- CONSIGNE 1
Indiquez si chacune des affirmations suivantes concorde avec l'extrait sur la défaite de l'AKP à Istanbul, en répondant par oui ou par non et en citant mot pour mot le passage décisif de l'extrait. (a) Le candidat de l'AKP à Istanbul était Ekrem Imamoglu. (b) Un électeur sur six en Turquie est stambouliote. (c) L'AKP a accepté les résultats du scrutin.

● ● ● ●

Recep Tayyip Erdogan a essuyé un revers inédit en 16 ans au pouvoir lors des municipales de dimanche, au cours desquelles son parti a été défait à Istanbul. L'éclairage de Guillaume Perrier, auteur du livre "Dans la tête d'Erdogan".

"G agner Istanbul, c'est gagner la Turquie", aime dire le président turc Recep Tayyip Erdogan . Lors des élections municipales de dimanche, Binali Yildirim, le candidat de son parti, le Parti de la justice et du développement (AKP) , a été battu par Ekrem Imamoglu, le candidat du CHP, principal parti d'opposition. Mardi 2   avril, l'AKP a annoncé qu'il allait contester les résultats du scrutin.

Cette défaite du parti d'Erdogan à Istanbul, la plus grande ville de Turquie et la capitale économique du pays, mais aussi à Ankara, la capitale administrative, est un revers inédit pour le " raïs" ("le chef") au pouvoir – en tant que Premier ministre ou président – depuis 2003. Pour analyser la portée de l'événement, France   24 a interrogé Guillaume Perrier, journaliste, ancien correspondant en Turquie et auteur du livre "Dans la tête d'Erdogan" (éd.   Actes Sud).

France  24 : Pourquoi le revers du parti d'Erdogan à Istanbul est-il significatif   ?

Guillaume Perrier  : Il peut être tentant de voir la défaite de l'AKP à Istanbul avant tout comme un symbole, mais c'est davantage que cela. Erodgan a été maire de la ville dans les années  19 90   : c'est son fief, l'endroit où il a bâti sa carrière politique. On dit souvent qu'Istanbul est "la vitrine d'Erdogan", mais c'est plus profond. Un électeur sur six en Turquie est stambouliote, la ville est devenue son laboratoire   : il a d'ailleurs toujours dit que gagner Istanbul, c'était gagner la Turquie. Par ailleurs, du fait de sa puissance économique, la mégalopole a toujours été une source importante de financement pour l'action d'Erdogan.

● ● ● ●

- CONSIGNE 2
Mettez sous forme de liste JSON de chaînes, une chaîne par ligne et sans les lignes vides, les lignes des enregistrements ci-dessous, en partant du début des enregistrements et en terminant par la ligne qui contient "En esta entrada", bornes incluses. Laissez les images de côté dans votre réponse.

- ENREGISTREMENTS
● ● ● ●

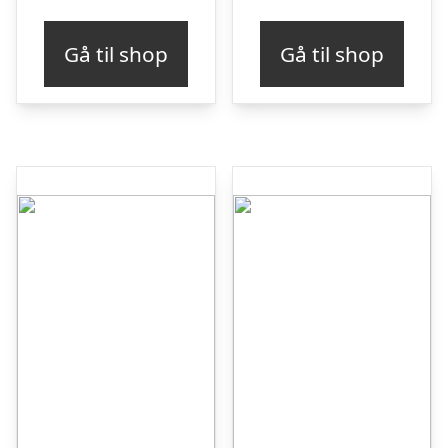
Gå til shop
Gå til shop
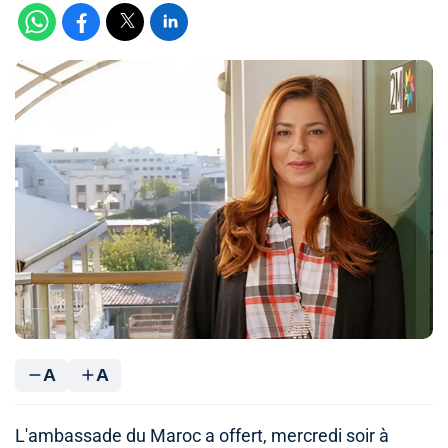
A
A
L'ambassade du Maroc a offert, mercredi soir à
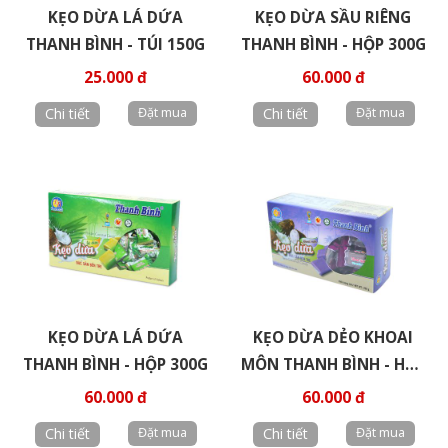
KẸO DỪA LÁ DỨA
KẸO DỪA SẦU RIÊNG
THANH BÌNH - TÚI 150G
THANH BÌNH - HỘP 300G
25.000 đ
60.000 đ
Chi tiết
Chi tiết
KẸO DỪA LÁ DỨA
KẸO DỪA DẺO KHOAI
THANH BÌNH - HỘP 300G
MÔN THANH BÌNH - HỘP
250G
60.000 đ
60.000 đ
Chi tiết
Chi tiết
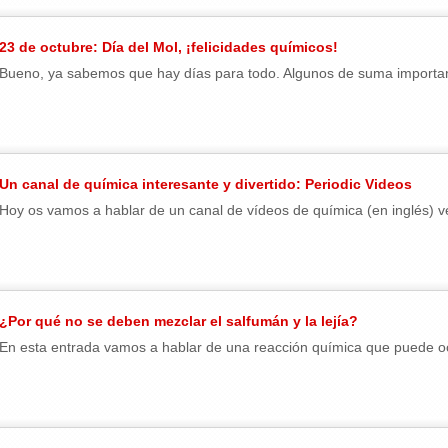
23 de octubre: Día del Mol, ¡felicidades químicos!
Bueno, ya sabemos que hay días para todo. Algunos de suma importanci
Un canal de química interesante y divertido: Periodic Videos
Hoy os vamos a hablar de un canal de vídeos de química (en inglés) ve
¿Por qué no se deben mezclar el salfumán y la lejía?
En esta entrada vamos a hablar de una reacción química que puede ocur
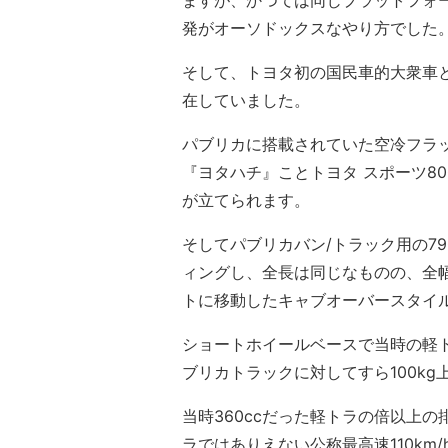
ますが、かつては同じプラットフォ
発がオーソドックスなやり方でした
そして、トヨタ初の国民車的大衆車
在していました。
パブリカに搭載されていた空冷フラッ
『ヨタハチ』ことトヨタ スポーツ8
が立てられます。
そしてパブリカバン/トラック用の79
ィングし、全長は同じなものの、全
トに移動したキャブオーバースタイル
ショートホイールベースで当時の軽ト
ブリカトラックに対してすら100kg上
当時360ccだった軽トラの倍以上
ラではありえない公称最高速110km/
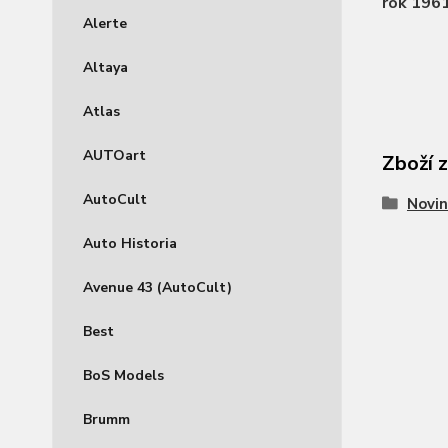
rok 196
Alerte
Altaya
Atlas
AUTOart
Zboží 
AutoCult
Novin
Auto Historia
Avenue 43 (AutoCult)
Best
BoS Models
Brumm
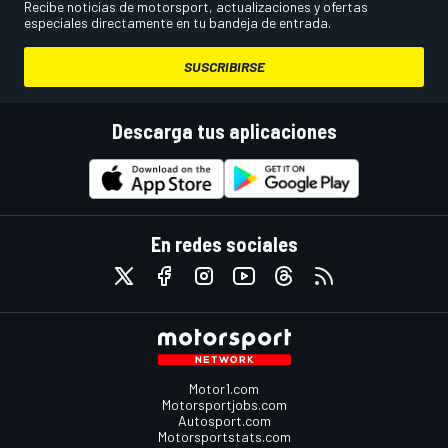
Recibe noticias de motorsport, actualizaciones y ofertas
especiales directamente en tu bandeja de entrada.
SUSCRIBIRSE
Descarga tus aplicaciones
En redes sociales
Motor1.com
Motorsportjobs.com
Autosport.com
Motorsportstats.com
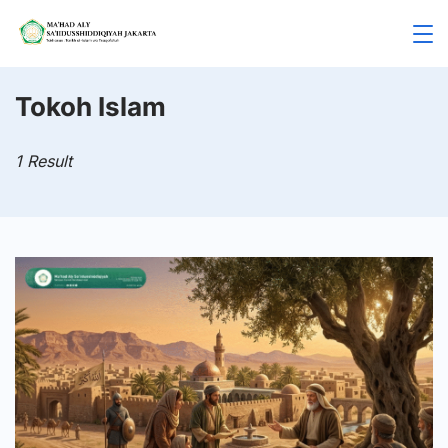
Skip
to
Mahad
content
Aly
Tokoh Islam
Jakarta
1 Result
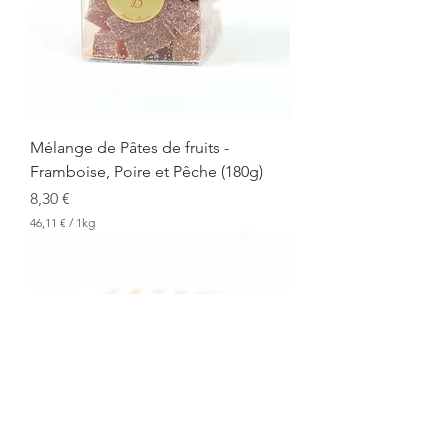
r
1
K
i
l
o
g
r
a
Mélange de Pâtes de fruits -
m
Framboise, Poire et Pêche (180g)
m
e
Prix
8,30 €
46,11 €
/
1kg
4
6
,
1
1
€
p
a
r
1
K
i
l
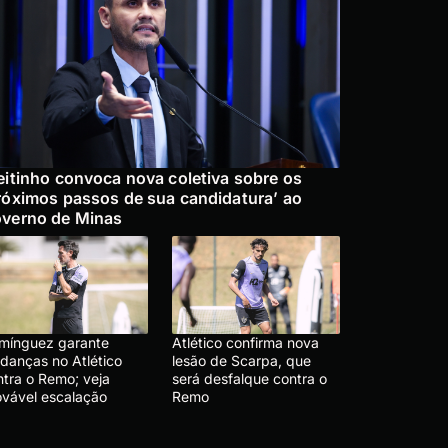
eitinho convoca nova coletiva sobre os
róximos passos de sua candidatura’ ao
verno de Minas
mínguez garante
Atlético confirma nova
danças no Atlético
lesão de Scarpa, que
ntra o Remo; veja
será desfalque contra o
ovável escalação
Remo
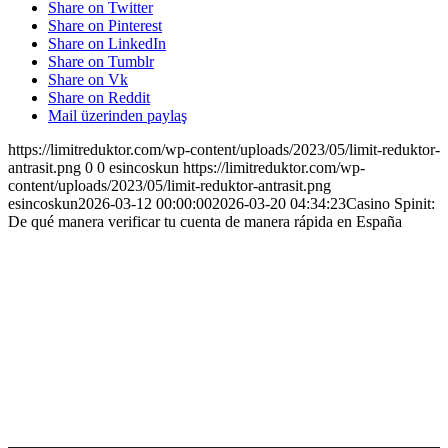
Share on Twitter
Share on Pinterest
Share on LinkedIn
Share on Tumblr
Share on Vk
Share on Reddit
Mail üzerinden paylaş
https://limitreduktor.com/wp-content/uploads/2023/05/limit-reduktor-
antrasit.png
0
0
esincoskun
https://limitreduktor.com/wp-
content/uploads/2023/05/limit-reduktor-antrasit.png
esincoskun
2026-03-12 00:00:00
2026-03-20 04:34:23
Casino Spinit:
De qué manera verificar tu cuenta de manera rápida en España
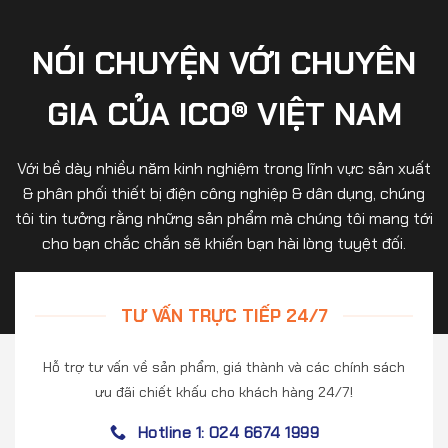
NÓI CHUYỆN VỚI CHUYÊN
GIA CỦA ICO® VIỆT NAM
Với bề dày nhiều năm kinh nghiệm trong lĩnh vực sản xuất
& phân phối thiết bị điện công nghiệp & dân dụng, chúng
tôi tin tưởng rằng những sản phẩm mà chúng tôi mang tới
cho bạn chắc chắn sẽ khiến bạn hài lòng tuyệt đối.
TƯ VẤN TRỰC TIẾP 24/7
Hỗ trợ tư vấn về sản phẩm, giá thành và các chính sách
ưu đãi chiết khấu cho khách hàng 24/7!
Hotline 1: 024 6674 1999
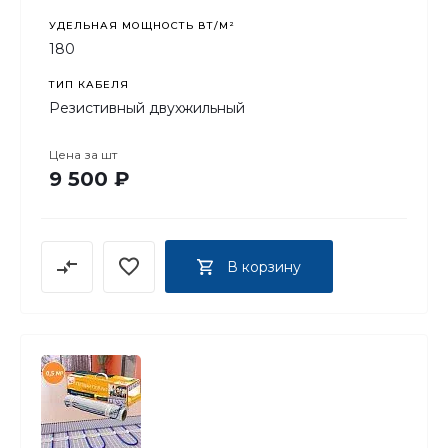
УДЕЛЬНАЯ МОЩНОСТЬ ВТ/М²
180
ТИП КАБЕЛЯ
Резистивный двухжильный
Цена за
шт
9 500 ₽
В корзину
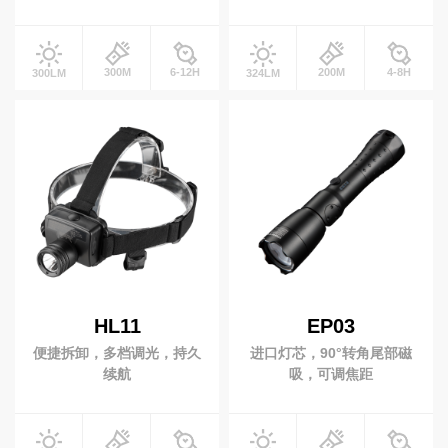
300M
6-12H
200M
4-8H
300LM
324LM
HL11
EP03
便捷拆卸，多档调光，持久
进口灯芯，90°转角尾部磁
续航
吸，可调焦距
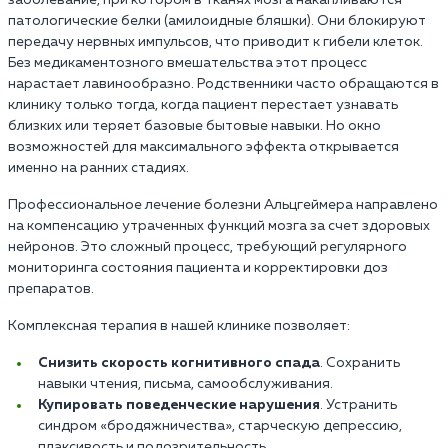
патологические белки (амилоидные бляшки). Они блокируют
передачу нервных импульсов, что приводит к гибели клеток.
Без медикаментозного вмешательства этот процесс
нарастает лавинообразно. Родственники часто обращаются в
клинику только тогда, когда пациент перестает узнавать
близких или теряет базовые бытовые навыки. Но окно
возможностей для максимального эффекта открывается
именно на ранних стадиях.
Профессиональное лечение болезни Альцгеймера направлено
на компенсацию утраченных функций мозга за счет здоровых
нейронов. Это сложный процесс, требующий регулярного
мониторинга состояния пациента и корректировки доз
препаратов.
Комплексная терапия в нашей клинике позволяет:
Снизить скорость когнитивного спада
. Сохранить
навыки чтения, письма, самообслуживания.
Купировать поведенческие нарушения
. Устранить
синдром «бродяжничества», старческую депрессию,
плаксивость и подозрительность.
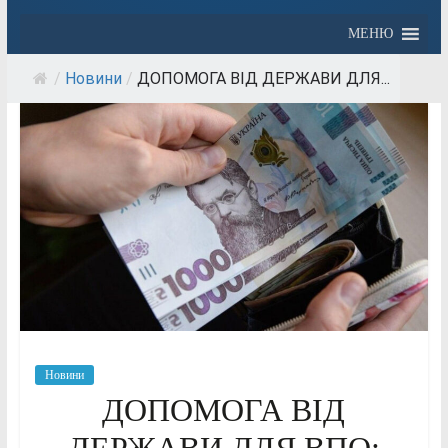
МЕНЮ
/
Новини
/
ДОПОМОГА ВІД ДЕРЖАВИ ДЛЯ...
Новини
ДОПОМОГА ВІД
ДЕРЖАВИ ДЛЯ ВПО:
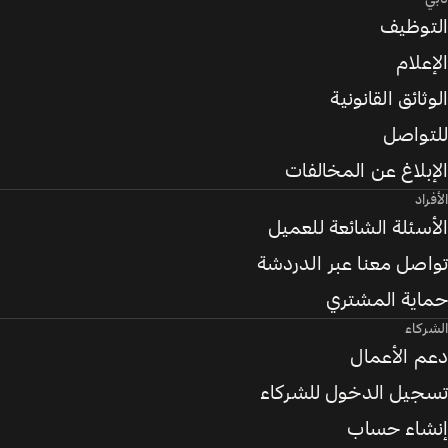
التوظيف
الإعلام
الوثائق القانونية
للتواصل
الإبلاغ عن المخالفات
الأفراد
الأسئلة الشائعة للعميل
تواصل معنا عبر الدردشة
حماية المشتري
الشركاء
دعم الأعمال
تسجيل الدخول للشركاء
إنشاء حساب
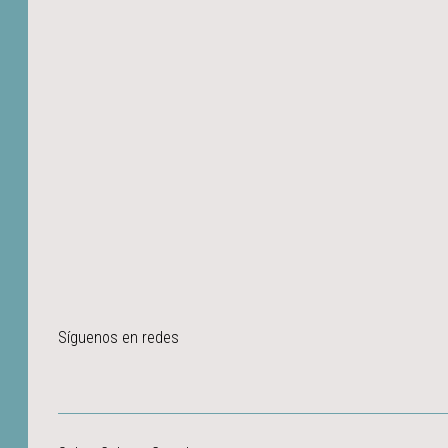
Síguenos en redes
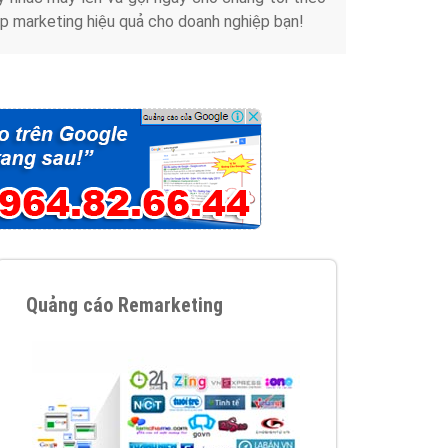
Tài liệu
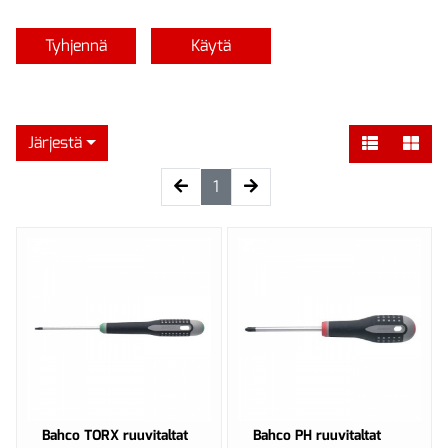
Tyhjennä
Käytä
Järjestä
(current)
1
Bahco TORX ruuvitaltat
Bahco PH ruuvitaltat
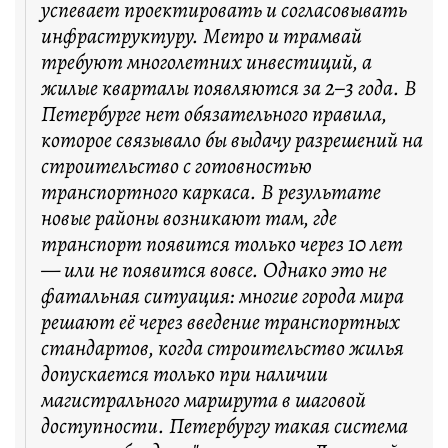
успевает проектировать и согласовывать
инфраструктуру. Метро и трамвай
требуют многолетних инвестиций, а
жилые кварталы появляются за 2–3 года. В
Петербурге нет обязательного правила,
которое связывало бы выдачу разрешений на
строительство с готовностью
транспортного каркаса. В результате
новые районы возникают там, где
транспорт появится только через 10 лет
— или не появится вовсе. Однако это не
фатальная ситуация: многие города мира
решают её через введение транспортных
стандартов, когда строительство жилья
допускается только при наличии
магистрального маршрута в шаговой
доступности. Петербургу такая система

● ● ● ●

- CORRIGÉ 1
(a) Non : « a été battu par Ekrem Imamoglu, le candidat du CHP, principal parti d'opposition »
(b) Oui : « Un électeur sur six en Turquie est stambouliote »
(c) Non : « l'AKP a annoncé qu'il allait contester les résultats du scrutin »

- CORRIGÉ 2
[
  "Gå til shop",
  "Gå til shop",
  "A",
  "A",
  "L'ambassade du Maroc a offert, mercredi soir à",
  "KẸO DỪA LÁ DỨA",
  "KẸO DỪA SẦU RIÊNG",
  "THANH BÌNH - TÚI 150G",
  "THANH BÌNH - HỘP 300G",
  "25.000 đ",
  "60.000 đ",
  "Chi tiết",
  "Chi tiết",
  "KẸO DỪA LÁ DỨA",
  "KẸO DỪA DẺO KHOAI",
  "THANH BÌNH - HỘP 300G",
  "MÔN THANH BÌNH - HỘP",
  "250G",
  "60.000 đ",
  "60.000 đ",
  "Chi tiết",
  "Chi tiết",
  "23 de octubre: Día del Mol, ¡felicidades químicos!",
  "Bueno, ya sabemos que hay días para todo. Algunos de suma importanci",
  "Un canal de química interesante y divertido: Periodic Videos",
  "Hoy os vamos a hablar de un canal de vídeos de química (en inglés) ve",
  "¿Por qué no se deben mezclar el salfumán y la lejía?",
  "En esta entrada vamos a hablar de una reacción química que puede ocur"
]